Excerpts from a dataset
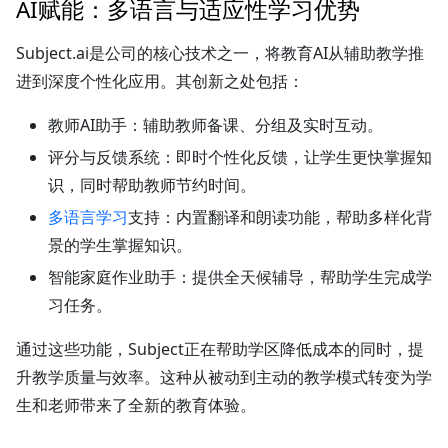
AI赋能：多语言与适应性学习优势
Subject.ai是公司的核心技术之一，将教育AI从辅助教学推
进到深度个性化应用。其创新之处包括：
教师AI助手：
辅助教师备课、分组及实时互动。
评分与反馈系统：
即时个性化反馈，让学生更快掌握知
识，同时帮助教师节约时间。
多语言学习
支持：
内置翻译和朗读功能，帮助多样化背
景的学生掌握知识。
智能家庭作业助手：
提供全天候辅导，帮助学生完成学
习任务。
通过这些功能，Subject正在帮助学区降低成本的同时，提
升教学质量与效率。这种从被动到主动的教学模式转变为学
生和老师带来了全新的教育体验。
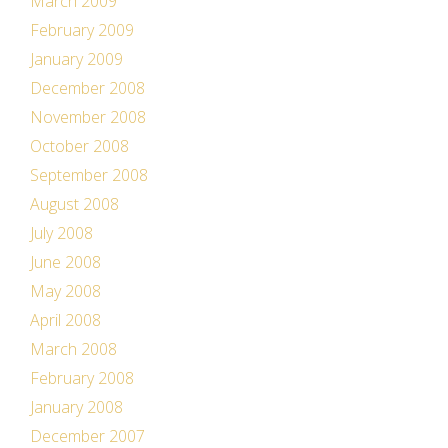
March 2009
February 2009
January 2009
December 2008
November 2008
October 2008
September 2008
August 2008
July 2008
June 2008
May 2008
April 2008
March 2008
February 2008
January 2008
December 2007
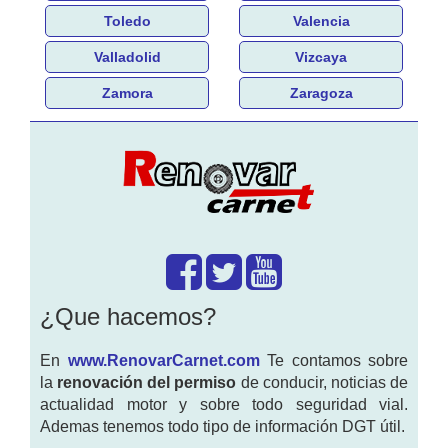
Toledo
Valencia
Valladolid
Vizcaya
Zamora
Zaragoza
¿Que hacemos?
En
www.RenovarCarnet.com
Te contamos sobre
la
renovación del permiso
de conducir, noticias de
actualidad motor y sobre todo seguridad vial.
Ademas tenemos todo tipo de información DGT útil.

◆ WHAT NEEDS TO BE DONE: Would you give again, exactly as written, the lines from the one containing "February 2008" through the end of the records, with no pictures and no other lines?

◆ THE COMPLETED TASK:
February 2008
January 2008
December 2007
Toledo
Valencia
Valladolid
Vizcaya
Zamora
Zaragoza
¿Que hacemos?
En
www.RenovarCarnet.com
Te contamos sobre
la
renovación del permiso
de conducir, noticias de
actualidad motor y sobre todo seguridad vial.
Ademas tenemos todo tipo de información DGT útil.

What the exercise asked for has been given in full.